● **Directions**: Set down the passage below on vertical agreement rules word for word, everything from "The changes can" down to "manufacturers and suppliers.".

The core structure of the VBER and VAEBO (including the market share thresholds) will remain the same in the UK and EU. This means that under both regimes agreements between parties who each have market shares of 30% or less in the relevant markets will benefit from the block exemption, provided that the agreement does not contain any “hardcore restrictions” (i.e. restrictions considered to be so harmful to competition that they take the agreement outside the protection of the block exemption altogether).
The changes can be described as something of a mixed-bag, with the rules tightening in some ways but becoming more flexible in others. Both the VBER and VABEO have introduced some new hardcore restrictions and businesses active in digital markets in particular should take note of these. On the flip side, some practices that were previously viewed as hardcore restrictions are no longer classified as such – thereby providing some additional freedoms for manufacturers and suppliers.
In other cases, the new regime either codifies principles which have already been hardwired into competition rules via case law (for example the virtual “red line” of blanket internet sales bans) or settles ongoing debates (e.g. the treatment of digital platforms), which in itself provides welcome clarity, particularly when read in conjunction with the underlying CMA and Commission guidelines.
The Draft CMA and Commission guidelines run to 147 and 105 pages respectively and touch upon a wide range of complex and involved supply chain issues – however, some of the headline changes are set out in the dropdown menus below.
Dual distribution has become something of a hot topic from a competition law perspective in recent years as increasing numbers of manufacturers have launched their own online stores to sell direct to end customers (thereby placing them in direct competition with their own distributors at the retail level of the supply chain).
The fact that a manufacturer also competes with its customers at the downstream level does not, in itself, take the vertical supply agreement outside the scope of the VBER – and this fundamental principle will not change under either the new UK or EU regimes. However, concerns have been raised about the risk of commercially sensitive information being shared via the downstream/ vertical relationship, which then has the capacity to distort competition between the parties at the retail level of supply.

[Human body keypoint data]
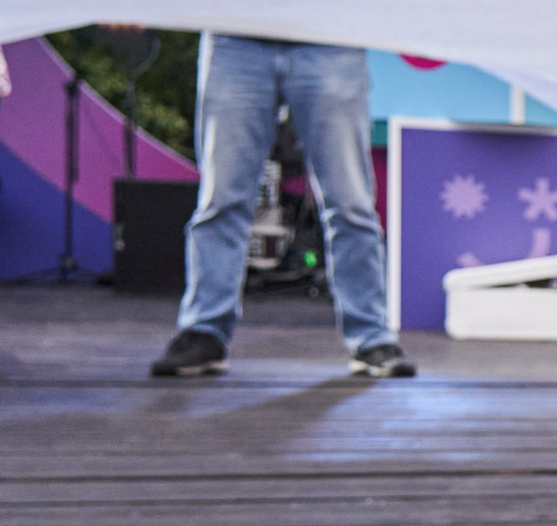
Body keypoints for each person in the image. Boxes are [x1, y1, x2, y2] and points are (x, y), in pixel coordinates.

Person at [150, 34, 413, 379]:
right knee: (222, 199)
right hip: (236, 39)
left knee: (351, 204)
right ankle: (204, 330)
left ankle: (372, 337)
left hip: (330, 37)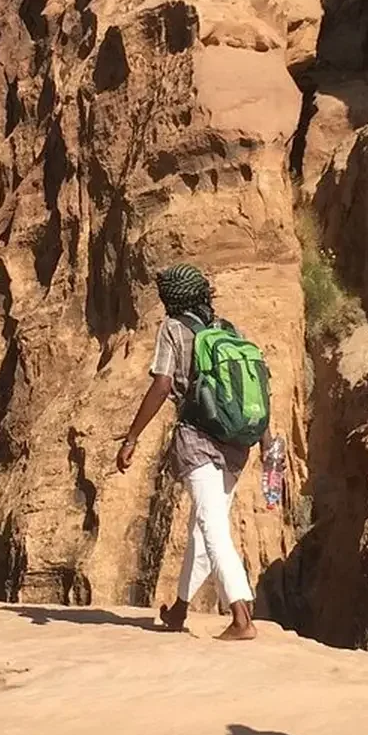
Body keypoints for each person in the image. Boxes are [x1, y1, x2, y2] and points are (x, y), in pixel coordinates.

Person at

● **Output below**:
The changes can be described as something of a mixed-bag, with the rules tightening in some ways but becoming more flexible in others. Both the VBER and VABEO have introduced some new hardcore restrictions and businesses active in digital markets in particular should take note of these. On the flip side, some practices that were previously viewed as hardcore restrictions are no longer classified as such – thereby providing some additional freedoms for manufacturers and suppliers.